### Work task
Reproduce each line below with no alterations.

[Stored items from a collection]
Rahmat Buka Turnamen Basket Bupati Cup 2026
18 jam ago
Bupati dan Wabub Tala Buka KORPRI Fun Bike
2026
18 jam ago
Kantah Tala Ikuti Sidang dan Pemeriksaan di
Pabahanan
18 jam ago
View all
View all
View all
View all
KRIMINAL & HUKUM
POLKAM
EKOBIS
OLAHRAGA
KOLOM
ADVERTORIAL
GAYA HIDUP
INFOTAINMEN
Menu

### Exercise response
Rahmat Buka Turnamen Basket Bupati Cup 2026
18 jam ago
Bupati dan Wabub Tala Buka KORPRI Fun Bike
2026
18 jam ago
Kantah Tala Ikuti Sidang dan Pemeriksaan di
Pabahanan
18 jam ago
View all
View all
View all
View all
KRIMINAL & HUKUM
POLKAM
EKOBIS
OLAHRAGA
KOLOM
ADVERTORIAL
GAYA HIDUP
INFOTAINMEN
Menu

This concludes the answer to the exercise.